* [TEXTO DO EXERCÍCIO]:

• • •

Mantendo acusações forjadas, Rússia volta a prorrogar prisão preventiva de repórter do Wall Street Journal

Redação Portal IMPRENSA | 26/03/2024 15:25
Primeiro jornalista americano preso pela Rússia sob acusação de espionagem desde a Guerra Fria, o correspondente do Wall Street Journal Evan Gershkovich teve sua prisão preventiva prorrogada mais uma vez. Um tribunal de Moscou decidiu hoje que o jornalista deve ficar detido até 30 de junho.

Evan foi capturado em março de 2023 quando fazia uma reportagem na região dos Montes Urais, sobre um complexo militar russo.

Filho de soviéticos que moram nos EUA, Gershkovich já trabalhou em veículos como The Moscow Times e New York Times.
Crédito: NATALIA KOLESNIKOVA/AFP
Nova prorrogação da preventiva de Gershkovich ocorreu dias antes do aniversário de um ano de sua detenção
Para analistas internacionais, a intenção do Kremlin é trocar a liberdade do jornalista pela de cidadãos russos detidos nos EUA. 

O Wall Street Journal, o governo dos EUA e organizações de liberdade de imprensa têm criticado a detenção de Gershkovich e a falta de transparência nos procedimentos legais envolvendo o caso.

• • •

* [TAREFAS OBRIGATÓRIAS]:
**A.** Responda com base na notícia sobre Evan Gershkovich:
(i) Até que data o tribunal de Moscou decidiu manter o jornalista detido?
(ii) Em que região ele fazia uma reportagem quando foi capturado?
(iii) Em quais veículos ele já trabalhou?
**B.** Reproduza o trecho da notícia sobre Evan Gershkovich que começa em "O Wall Street Journal, o" e termina em "envolvendo o caso.".
**C.** Dê continuidade à notícia sobre Evan Gershkovich a partir da última frase apresentada.

Entradas de dados extraídas:
• • •

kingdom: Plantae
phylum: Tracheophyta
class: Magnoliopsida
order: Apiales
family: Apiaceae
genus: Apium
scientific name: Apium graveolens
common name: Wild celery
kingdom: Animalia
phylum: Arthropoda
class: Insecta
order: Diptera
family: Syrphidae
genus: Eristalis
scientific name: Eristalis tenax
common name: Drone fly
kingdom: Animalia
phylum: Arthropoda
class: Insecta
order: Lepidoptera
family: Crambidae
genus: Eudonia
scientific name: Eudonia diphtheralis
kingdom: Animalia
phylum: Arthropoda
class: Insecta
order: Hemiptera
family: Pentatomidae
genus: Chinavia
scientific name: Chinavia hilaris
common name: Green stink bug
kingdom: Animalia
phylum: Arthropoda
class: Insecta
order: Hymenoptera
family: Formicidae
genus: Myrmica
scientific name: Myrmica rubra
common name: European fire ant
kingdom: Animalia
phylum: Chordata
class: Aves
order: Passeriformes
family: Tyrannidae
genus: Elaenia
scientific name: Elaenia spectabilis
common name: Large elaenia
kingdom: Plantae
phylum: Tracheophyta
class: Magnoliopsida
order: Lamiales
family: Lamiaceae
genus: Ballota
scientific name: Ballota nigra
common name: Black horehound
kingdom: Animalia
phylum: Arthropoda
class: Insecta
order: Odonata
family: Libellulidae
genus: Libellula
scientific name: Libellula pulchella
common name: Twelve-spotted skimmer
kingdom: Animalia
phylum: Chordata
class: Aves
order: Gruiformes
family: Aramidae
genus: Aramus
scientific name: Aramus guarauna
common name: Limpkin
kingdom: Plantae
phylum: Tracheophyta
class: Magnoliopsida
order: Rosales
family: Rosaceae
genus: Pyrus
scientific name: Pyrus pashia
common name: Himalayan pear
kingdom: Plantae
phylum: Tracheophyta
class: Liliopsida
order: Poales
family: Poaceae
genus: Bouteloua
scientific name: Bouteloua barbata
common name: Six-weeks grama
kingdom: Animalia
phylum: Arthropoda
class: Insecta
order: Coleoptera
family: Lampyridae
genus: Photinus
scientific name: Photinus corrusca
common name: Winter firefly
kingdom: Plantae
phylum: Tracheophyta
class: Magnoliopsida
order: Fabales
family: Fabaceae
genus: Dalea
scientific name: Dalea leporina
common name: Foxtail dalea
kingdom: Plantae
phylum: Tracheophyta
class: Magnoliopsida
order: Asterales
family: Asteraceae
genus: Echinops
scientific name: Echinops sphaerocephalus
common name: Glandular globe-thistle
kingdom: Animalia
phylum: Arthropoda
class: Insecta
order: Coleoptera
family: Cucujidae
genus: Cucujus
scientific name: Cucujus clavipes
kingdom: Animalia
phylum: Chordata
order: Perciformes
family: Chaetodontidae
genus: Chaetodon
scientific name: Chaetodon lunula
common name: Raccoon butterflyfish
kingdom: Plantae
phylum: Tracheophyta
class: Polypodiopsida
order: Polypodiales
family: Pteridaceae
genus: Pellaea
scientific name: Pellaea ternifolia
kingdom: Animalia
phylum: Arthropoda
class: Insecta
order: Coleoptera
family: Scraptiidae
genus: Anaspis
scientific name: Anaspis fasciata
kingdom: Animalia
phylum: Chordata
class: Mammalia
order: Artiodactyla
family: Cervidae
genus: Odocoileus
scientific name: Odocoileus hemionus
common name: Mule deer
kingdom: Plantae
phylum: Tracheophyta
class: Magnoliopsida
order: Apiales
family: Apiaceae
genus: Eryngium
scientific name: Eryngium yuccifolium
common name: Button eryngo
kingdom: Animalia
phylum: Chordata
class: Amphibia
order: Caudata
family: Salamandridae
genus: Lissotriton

• • •

* [RESULTADOS]:
**A.**
(i) Até 30 de junho.
(ii) Na região dos Montes Urais.
(iii) No The Moscow Times e no New York Times.

**B.**
O Wall Street Journal, o governo dos EUA e organizações de liberdade de imprensa têm criticado a detenção de Gershkovich e a falta de transparência nos procedimentos legais envolvendo o caso.

**C.**
Gulnoza Said, coordenadora nos EUA do Comitê para a Proteção dos Jornalistas, condenou veementemente a prorrogação da prisão preventiva de Evan Gershkovich, afirmando que ela ocorreu sob acusações forjadas, poucos dias antes do aniversário de um ano de sua detenção. 

"A decisão de hoje é mais uma afronta cínica à liberdade de imprensa por parte das autoridades russas, que devem libertar Gershkovich imediatamente, retirar todas as acusações contra ele e parar de processar os repórteres pelo seu trabalho.”

Por sua vez, o Wall Street Journal voltou a afirmar que as acusações contra os jornalista são infundadas e categoricamente falsas.

Já o Departamento de Estado dos EUA tem sustentado que Gershokovich foi detido injustamente. Embaixadora dos EUA em Moscou, Lynne Tracy encontrou-se com o jornalista três vezes desde que ele foi preso.